* _WHAT YOU ARE ASKED TO DO_: Please put the data from the line containing "## How much does it cost?" through the line containing "It's easy to" into a JSON list of strings, with one string per line and blank lines omitted. Include only those lines.

* _DATA EXTRACT_:
***
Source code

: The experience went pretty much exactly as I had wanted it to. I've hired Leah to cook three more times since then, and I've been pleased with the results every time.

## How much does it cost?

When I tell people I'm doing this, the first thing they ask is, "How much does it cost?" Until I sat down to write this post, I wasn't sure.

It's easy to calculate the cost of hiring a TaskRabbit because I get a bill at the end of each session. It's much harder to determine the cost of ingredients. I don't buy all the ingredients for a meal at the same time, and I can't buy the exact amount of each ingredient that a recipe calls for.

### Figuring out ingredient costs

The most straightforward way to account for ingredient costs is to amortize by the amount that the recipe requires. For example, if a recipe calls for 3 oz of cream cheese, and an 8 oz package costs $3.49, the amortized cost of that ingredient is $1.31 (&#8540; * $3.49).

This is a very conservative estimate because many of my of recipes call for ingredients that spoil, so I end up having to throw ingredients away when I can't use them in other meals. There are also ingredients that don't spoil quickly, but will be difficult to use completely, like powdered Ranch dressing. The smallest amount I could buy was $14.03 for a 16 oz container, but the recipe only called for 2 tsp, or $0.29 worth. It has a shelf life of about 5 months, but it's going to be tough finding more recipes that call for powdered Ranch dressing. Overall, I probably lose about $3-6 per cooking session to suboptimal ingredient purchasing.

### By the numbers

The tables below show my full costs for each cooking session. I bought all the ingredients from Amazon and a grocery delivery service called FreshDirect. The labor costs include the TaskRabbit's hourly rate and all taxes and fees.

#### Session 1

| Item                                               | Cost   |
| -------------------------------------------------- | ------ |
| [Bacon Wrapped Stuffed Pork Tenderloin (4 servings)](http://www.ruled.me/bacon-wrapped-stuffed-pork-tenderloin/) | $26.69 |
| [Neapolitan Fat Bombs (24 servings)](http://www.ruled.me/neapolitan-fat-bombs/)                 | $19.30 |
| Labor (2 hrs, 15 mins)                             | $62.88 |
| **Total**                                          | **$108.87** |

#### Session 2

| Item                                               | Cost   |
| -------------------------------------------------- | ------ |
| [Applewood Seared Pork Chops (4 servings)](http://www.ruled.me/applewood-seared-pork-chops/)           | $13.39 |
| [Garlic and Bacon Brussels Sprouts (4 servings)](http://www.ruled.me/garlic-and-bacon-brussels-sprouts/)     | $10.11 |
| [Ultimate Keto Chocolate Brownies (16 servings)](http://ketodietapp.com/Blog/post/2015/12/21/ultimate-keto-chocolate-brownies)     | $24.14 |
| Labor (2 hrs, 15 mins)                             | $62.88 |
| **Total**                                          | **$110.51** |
***
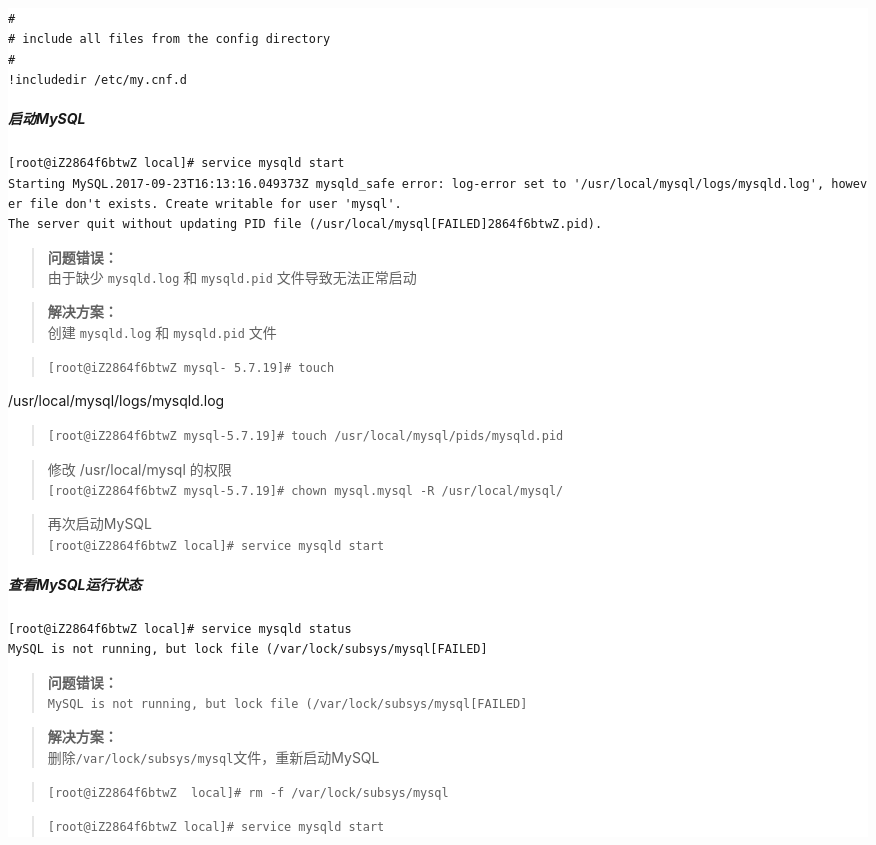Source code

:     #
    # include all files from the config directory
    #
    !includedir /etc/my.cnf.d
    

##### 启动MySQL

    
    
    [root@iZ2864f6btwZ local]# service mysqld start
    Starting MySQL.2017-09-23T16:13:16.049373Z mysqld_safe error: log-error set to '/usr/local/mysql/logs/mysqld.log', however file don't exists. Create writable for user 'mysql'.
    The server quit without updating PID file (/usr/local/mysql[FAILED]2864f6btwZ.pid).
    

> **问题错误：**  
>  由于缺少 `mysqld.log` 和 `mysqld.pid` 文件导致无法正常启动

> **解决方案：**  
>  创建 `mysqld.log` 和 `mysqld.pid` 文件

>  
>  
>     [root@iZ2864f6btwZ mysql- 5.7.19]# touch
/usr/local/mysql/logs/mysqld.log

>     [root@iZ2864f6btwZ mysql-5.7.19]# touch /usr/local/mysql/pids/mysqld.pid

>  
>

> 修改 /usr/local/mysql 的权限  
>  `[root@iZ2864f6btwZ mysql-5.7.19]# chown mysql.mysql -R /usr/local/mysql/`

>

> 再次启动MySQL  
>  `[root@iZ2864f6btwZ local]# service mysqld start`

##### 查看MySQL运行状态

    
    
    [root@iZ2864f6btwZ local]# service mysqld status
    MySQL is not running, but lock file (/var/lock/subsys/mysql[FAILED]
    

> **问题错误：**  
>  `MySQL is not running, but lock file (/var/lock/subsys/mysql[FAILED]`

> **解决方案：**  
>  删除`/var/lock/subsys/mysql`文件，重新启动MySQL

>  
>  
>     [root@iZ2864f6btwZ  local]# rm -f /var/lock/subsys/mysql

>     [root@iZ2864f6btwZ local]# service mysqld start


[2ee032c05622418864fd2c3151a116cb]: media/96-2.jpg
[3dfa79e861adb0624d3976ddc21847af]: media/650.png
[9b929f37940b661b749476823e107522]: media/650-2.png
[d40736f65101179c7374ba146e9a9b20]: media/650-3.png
***
* _RESPONSE TO THIS EXERCISE_:
[
  "## How much does it cost?",
  "When I tell people I'm doing this, the first thing they ask is, \"How much does it cost?\" Until I sat down to write this post, I wasn't sure.",
  "It's easy to calculate the cost of hiring a TaskRabbit because I get a bill at the end of each session. It's much harder to determine the cost of ingredients. I don't buy all the ingredients for a meal at the same time, and I can't buy the exact amount of each ingredient that a recipe calls for."
]